Sultan Syarif Kasim II dan Bergabung dengan Indonesia

Setelah Sultan Hasyim wafat, putranya Sultan Syarif Kasim II melanjutkan kepemimpinan. Pada masa kemerdekaan Indonesia, Sultan Syarif Kasim II mengibarkan bendera merah putih di Istana Siak dan bergabung dengan Republik Indonesia. Beliau menyerahkan mahkota kerajaan serta uang sebesar sepuluh ribu gulden kepada pemerintah Indonesia.
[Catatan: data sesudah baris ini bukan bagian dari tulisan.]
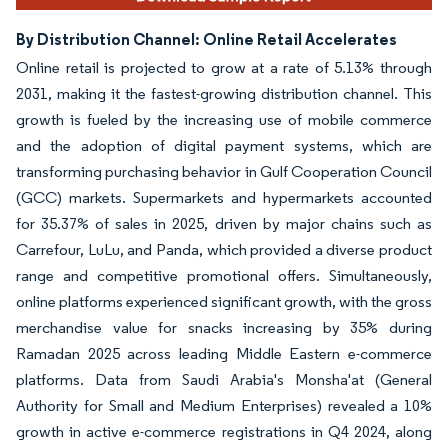
By Distribution Channel: Online Retail Accelerates
Online retail is projected to grow at a rate of 5.13% through
2031, making it the fastest-growing distribution channel. This
growth is fueled by the increasing use of mobile commerce
and the adoption of digital payment systems, which are
transforming purchasing behavior in Gulf Cooperation Council
(GCC) markets. Supermarkets and hypermarkets accounted
for 35.37% of sales in 2025, driven by major chains such as
Carrefour, LuLu, and Panda, which provided a diverse product
range and competitive promotional offers. Simultaneously,
online platforms experienced significant growth, with the gross
merchandise value for snacks increasing by 35% during
Ramadan 2025 across leading Middle Eastern e-commerce
platforms. Data from Saudi Arabia's Monsha'at (General
Authority for Small and Medium Enterprises) revealed a 10%
growth in active e-commerce registrations in Q4 2024, along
Istana Siak sebagai Destinasi Wisata Sejarah

Saat ini, Istana Siak Sri Indrapura berfungsi sebagai destinasi wisata sejarah di Provinsi Riau. Bangunan dua lantai dengan arsitektur yang menggabungkan gaya Melayu, Arab, dan Eropa ini memiliki 15 ruangan. Lantai pertama digunakan untuk sidang dan menerima tamu, sementara lantai kedua berfungsi sebagai tempat peristirahatan Sultan dan tamu kerajaan. Istana ini juga menjadi museum yang menyimpan benda-benda peninggalan Kerajaan Siak.

Transformasi Kabupaten Siak

Pada awal pemerintahan Republik Indonesia, Kabupaten Siak merupakan Wilayah Kewedanan Siak di bawah Kabupaten Bengkalis. Statusnya berubah menjadi kecamatan dan kemudian, pada tahun 1999, menjadi Kabupaten Siak dengan ibukota Siak Sri Indrapura berdasarkan UU No. 53 Tahun 1999.